On March 26, Red Sox superhero David Ortiz took to the site to share his views on the great steroid/PED debate. In a roughly 2,500-word essay based directly on a Tribune producer’s interview with him, Ortiz addressed what it was like to deal with the criticism from the press and, more importantly, the fans, over his alleged steroid use back in the early 2000s. Ortiz wrote very candidly about the so-called “random drug tests” that he had to undergo year after year — people would show up at his home to collect samples to test from him in his own kitchen. He also discussed that he had to explain to his young son the reason fans would yell “cheater” at him when he was up at bat.

“My son came up to me in the hotel with tears in his eyes, and he says, ‘Dad, why are they calling you a cheater? Are you a cheater?’ As a father, that’s a moment you’re never prepared for. I looked at him in the eye and said, ‘No, I’m not a cheater,’” Ortiz wrote.
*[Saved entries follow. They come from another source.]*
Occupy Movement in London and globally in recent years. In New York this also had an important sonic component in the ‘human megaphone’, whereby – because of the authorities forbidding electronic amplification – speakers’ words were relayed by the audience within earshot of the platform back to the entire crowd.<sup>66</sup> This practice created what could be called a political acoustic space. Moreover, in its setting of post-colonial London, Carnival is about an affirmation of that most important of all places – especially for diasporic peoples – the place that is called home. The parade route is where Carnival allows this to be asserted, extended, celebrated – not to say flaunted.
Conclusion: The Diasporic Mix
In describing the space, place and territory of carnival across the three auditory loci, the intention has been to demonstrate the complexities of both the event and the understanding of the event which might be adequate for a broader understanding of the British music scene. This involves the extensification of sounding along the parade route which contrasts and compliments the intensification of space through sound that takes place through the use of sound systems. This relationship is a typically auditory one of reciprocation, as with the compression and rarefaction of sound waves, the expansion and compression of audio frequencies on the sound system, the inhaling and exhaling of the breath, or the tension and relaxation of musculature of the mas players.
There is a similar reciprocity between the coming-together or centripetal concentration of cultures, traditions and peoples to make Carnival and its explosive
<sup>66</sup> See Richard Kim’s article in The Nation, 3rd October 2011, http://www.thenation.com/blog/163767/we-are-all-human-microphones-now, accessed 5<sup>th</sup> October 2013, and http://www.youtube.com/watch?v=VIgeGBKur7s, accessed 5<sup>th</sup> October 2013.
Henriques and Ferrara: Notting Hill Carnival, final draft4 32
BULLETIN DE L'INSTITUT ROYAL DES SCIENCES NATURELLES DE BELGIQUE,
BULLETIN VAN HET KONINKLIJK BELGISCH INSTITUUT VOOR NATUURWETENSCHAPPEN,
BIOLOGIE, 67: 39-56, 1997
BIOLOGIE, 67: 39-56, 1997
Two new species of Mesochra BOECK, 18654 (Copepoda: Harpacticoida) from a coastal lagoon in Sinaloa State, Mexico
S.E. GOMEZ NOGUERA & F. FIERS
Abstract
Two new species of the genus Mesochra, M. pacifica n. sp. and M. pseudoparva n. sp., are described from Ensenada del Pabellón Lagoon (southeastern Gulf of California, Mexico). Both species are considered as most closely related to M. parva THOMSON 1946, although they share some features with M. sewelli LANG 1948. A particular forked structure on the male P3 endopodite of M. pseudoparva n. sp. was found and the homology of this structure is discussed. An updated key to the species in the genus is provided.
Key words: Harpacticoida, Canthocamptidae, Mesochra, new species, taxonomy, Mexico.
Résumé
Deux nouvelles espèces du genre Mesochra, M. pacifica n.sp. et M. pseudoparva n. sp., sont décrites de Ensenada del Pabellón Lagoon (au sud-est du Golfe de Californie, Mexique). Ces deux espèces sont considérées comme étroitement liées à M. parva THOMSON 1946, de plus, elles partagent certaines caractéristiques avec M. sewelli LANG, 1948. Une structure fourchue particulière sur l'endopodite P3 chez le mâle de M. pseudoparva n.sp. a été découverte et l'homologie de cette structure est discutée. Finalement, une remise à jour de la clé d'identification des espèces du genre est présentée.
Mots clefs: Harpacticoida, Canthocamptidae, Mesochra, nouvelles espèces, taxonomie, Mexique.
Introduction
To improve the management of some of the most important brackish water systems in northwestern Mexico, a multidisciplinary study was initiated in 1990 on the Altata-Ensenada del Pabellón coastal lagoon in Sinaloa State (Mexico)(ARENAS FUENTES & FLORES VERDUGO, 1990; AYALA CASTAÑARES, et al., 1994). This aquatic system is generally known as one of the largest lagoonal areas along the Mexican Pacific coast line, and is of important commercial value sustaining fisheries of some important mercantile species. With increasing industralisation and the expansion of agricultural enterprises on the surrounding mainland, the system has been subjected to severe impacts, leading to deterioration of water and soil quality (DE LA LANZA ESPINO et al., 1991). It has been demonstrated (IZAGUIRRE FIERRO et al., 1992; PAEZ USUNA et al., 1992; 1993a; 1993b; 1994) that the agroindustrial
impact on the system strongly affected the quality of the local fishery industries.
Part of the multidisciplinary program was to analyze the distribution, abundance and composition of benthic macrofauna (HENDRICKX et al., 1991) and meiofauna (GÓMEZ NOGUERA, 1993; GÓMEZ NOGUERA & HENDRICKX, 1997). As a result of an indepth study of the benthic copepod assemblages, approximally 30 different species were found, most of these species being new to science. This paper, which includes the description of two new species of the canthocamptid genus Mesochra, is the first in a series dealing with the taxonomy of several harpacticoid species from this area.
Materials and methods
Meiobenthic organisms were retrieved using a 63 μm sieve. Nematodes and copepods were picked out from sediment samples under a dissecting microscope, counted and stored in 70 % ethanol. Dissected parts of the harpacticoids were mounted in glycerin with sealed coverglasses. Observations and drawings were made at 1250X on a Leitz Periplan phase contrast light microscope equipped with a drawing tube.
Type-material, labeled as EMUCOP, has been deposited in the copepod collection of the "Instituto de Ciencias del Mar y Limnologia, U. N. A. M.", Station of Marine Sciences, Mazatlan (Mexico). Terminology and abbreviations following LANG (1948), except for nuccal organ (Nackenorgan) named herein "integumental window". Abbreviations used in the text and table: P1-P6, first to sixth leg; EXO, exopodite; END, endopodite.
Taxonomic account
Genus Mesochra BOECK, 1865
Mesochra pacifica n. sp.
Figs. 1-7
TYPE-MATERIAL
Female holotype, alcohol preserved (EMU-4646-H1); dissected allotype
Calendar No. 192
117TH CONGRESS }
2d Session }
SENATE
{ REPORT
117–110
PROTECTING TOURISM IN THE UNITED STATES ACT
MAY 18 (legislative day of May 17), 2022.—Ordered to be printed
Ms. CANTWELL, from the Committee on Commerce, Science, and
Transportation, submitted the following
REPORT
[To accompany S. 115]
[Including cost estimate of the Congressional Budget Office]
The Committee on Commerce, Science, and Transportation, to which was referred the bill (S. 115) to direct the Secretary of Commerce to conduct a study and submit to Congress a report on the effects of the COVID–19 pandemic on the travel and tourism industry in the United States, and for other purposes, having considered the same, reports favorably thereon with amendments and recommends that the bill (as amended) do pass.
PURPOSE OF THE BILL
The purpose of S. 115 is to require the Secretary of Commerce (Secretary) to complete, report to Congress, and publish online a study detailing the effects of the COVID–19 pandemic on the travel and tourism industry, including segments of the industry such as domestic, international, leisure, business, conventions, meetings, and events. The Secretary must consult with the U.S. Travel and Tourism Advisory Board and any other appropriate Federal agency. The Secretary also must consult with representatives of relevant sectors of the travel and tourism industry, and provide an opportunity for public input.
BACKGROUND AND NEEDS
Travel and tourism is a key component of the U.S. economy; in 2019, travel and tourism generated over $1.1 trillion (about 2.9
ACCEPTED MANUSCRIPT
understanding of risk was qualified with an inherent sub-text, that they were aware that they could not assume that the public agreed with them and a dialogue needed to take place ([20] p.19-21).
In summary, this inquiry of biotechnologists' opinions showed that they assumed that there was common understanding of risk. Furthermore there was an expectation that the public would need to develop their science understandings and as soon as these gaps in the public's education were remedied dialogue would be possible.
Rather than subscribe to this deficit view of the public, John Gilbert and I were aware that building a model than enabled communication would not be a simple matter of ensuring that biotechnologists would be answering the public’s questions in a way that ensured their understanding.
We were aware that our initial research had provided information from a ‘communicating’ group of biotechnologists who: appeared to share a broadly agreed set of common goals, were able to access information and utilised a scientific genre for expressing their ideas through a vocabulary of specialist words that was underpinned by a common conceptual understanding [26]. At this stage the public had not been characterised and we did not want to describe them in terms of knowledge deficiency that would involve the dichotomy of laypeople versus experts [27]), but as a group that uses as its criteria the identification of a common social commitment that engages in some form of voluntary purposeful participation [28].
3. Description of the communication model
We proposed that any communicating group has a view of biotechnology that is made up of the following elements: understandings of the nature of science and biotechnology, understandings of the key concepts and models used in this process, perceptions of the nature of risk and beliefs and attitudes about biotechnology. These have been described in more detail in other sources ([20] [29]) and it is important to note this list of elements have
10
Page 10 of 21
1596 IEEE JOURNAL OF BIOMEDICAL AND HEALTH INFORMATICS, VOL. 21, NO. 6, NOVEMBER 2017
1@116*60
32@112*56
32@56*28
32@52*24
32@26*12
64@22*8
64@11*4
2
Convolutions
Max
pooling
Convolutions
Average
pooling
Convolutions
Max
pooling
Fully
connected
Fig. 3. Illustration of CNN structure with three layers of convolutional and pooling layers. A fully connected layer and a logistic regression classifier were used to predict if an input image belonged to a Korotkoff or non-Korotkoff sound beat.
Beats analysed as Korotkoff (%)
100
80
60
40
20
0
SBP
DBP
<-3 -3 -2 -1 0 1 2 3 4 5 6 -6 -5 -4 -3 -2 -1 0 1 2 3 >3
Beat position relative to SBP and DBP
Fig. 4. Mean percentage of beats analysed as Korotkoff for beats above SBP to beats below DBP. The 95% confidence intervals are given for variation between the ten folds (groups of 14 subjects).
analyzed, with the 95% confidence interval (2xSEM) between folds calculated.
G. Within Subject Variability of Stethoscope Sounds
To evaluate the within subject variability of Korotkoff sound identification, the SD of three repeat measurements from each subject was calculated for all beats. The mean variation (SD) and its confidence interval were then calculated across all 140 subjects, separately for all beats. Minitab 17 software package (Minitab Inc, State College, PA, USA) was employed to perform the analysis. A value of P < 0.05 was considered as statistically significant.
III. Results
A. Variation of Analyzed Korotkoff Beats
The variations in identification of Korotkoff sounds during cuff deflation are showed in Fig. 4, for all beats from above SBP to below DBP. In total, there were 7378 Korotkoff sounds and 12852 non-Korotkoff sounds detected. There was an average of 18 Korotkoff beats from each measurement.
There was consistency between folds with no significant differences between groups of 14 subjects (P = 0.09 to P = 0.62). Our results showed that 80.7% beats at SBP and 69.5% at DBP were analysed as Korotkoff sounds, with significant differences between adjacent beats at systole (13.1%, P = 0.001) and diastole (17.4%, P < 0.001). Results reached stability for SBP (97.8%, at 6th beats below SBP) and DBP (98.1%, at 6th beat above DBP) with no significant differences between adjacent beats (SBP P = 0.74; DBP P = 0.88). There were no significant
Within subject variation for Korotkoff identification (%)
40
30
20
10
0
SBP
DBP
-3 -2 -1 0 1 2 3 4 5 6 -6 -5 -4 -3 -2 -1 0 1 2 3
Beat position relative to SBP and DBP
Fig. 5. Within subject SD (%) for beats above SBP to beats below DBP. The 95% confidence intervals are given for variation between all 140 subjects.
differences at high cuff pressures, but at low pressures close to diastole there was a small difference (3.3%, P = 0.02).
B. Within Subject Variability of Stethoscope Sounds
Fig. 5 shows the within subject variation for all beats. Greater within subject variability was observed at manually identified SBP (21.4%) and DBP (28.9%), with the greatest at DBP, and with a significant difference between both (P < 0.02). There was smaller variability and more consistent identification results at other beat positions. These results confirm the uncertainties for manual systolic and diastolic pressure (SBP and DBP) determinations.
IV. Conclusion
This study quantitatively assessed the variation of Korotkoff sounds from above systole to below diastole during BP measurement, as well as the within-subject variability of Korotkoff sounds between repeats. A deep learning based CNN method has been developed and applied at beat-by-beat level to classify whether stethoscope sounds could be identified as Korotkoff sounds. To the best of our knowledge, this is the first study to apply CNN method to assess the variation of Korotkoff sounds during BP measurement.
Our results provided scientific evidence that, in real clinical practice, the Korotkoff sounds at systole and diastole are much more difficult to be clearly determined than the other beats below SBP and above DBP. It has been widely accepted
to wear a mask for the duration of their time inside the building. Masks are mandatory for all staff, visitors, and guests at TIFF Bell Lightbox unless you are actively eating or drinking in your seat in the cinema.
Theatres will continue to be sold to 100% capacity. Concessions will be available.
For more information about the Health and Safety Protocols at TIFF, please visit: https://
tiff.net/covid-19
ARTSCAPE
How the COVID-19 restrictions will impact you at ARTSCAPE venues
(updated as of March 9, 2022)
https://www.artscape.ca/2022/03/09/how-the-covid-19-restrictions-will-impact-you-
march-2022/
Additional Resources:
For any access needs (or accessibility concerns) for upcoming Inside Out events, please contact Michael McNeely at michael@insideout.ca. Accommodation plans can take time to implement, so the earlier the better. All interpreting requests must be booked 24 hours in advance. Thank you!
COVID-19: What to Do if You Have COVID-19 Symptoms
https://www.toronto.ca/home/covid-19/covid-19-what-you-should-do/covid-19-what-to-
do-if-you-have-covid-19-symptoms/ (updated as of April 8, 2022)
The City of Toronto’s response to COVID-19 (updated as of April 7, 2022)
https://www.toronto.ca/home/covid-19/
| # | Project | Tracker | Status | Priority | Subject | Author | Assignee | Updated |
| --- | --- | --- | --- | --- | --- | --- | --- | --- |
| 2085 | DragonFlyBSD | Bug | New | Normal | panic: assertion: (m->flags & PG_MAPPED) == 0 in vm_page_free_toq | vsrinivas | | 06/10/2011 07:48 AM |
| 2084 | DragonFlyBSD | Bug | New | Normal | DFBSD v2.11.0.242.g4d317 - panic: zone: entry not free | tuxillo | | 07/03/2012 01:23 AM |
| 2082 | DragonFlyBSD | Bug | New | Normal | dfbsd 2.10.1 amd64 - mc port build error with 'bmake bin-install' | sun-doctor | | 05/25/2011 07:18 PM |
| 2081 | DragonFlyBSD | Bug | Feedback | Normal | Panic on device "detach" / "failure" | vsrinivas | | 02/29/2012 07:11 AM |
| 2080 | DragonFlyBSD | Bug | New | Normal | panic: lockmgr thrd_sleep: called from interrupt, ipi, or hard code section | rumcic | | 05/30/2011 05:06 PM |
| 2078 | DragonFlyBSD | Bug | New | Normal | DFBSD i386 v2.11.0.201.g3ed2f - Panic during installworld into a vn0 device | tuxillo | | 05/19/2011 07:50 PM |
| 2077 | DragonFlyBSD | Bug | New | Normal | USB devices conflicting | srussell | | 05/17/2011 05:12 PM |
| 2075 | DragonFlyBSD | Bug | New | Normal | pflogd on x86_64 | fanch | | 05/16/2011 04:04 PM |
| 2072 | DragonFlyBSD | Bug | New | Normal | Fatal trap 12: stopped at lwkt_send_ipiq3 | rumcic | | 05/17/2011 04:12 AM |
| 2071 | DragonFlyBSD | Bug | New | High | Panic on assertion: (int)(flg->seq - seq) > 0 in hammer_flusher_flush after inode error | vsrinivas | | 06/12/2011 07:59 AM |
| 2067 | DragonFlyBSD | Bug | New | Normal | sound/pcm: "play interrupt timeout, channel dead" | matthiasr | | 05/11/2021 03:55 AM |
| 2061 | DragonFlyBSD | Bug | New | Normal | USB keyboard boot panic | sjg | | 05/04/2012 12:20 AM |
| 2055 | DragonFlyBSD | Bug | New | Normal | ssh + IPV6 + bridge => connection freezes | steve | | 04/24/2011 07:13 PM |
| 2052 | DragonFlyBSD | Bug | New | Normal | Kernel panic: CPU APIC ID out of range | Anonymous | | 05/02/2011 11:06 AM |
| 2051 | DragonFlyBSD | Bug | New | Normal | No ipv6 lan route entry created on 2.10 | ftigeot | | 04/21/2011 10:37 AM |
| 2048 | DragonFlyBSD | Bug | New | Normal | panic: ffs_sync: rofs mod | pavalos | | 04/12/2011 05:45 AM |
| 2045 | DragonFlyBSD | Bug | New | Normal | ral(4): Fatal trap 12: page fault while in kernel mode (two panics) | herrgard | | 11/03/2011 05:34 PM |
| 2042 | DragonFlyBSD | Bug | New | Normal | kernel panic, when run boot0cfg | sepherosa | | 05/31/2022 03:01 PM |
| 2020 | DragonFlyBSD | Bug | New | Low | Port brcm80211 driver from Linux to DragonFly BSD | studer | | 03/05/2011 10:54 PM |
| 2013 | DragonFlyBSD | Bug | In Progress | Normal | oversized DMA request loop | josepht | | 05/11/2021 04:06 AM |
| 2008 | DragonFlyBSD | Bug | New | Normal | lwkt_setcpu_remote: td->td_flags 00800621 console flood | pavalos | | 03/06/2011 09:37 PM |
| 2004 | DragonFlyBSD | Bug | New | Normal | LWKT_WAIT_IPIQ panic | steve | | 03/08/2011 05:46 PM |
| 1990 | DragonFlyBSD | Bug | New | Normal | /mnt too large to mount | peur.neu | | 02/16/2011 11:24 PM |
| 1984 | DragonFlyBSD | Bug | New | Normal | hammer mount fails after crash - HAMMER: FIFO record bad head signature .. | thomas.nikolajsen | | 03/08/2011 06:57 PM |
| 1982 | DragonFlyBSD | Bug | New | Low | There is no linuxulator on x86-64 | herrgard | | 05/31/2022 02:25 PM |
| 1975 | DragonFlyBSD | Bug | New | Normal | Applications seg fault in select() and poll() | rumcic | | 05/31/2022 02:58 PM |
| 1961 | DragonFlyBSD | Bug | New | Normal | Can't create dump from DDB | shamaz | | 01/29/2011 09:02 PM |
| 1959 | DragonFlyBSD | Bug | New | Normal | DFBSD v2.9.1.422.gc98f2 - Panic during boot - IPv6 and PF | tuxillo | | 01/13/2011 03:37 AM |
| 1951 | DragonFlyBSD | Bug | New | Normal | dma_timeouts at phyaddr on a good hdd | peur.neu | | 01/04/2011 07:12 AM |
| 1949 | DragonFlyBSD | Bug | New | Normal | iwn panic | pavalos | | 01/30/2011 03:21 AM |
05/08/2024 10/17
Following Ortiz’s article, The New York Times published a piece about the effects this new website has on journalism. The article argues that this website could pose a risk, from a journalistic stand point, that everything published on the site might not be 100 percent accurate.

“Are the athletes’ first-person accounts being vetted and edited as if they were being published by a more traditional journalistic enterprise?” Times sports reporter Richard Sandomir said.

The Boston Globe also jumped on Ortiz’s story. The day after Ortiz’s article went viral across the Internet, the Globe released a story they had written on Ortiz that was to be published during the Red Sox’s opening weekend. The article was instead published prior to the original release date as a follow-up to what Ortiz said in his essay. Globe sports editor Joseph Sullivan stated, “I worried about ESPN or Yahoo or the Boston Herald somehow doing a similar story. But I didn’t think about The Players’ Tribune.”

As a journalism student, I understand that one should always be reporting the truth. However, providing a superstar athlete with a platform to say whatever he or she wants without being pestered with questions by the press and being forced to say “no comment” when he actually has a lot of comments, is something special. While every single piece of information might not be entirely accurate, it does not really matter. What matters is that fans can hear exactly what Ortiz thinks of them, of the league and of sports reports. Ortiz is not shying away from stating what he feels should be stated, and that is pretty cool.

While this new website might be a threat to me down the line (I aspire to be a sports writer), I find myself reading every piece from The Players’ Tribune. As a sports fan, there is nothing cooler than hearing straight from the athlete.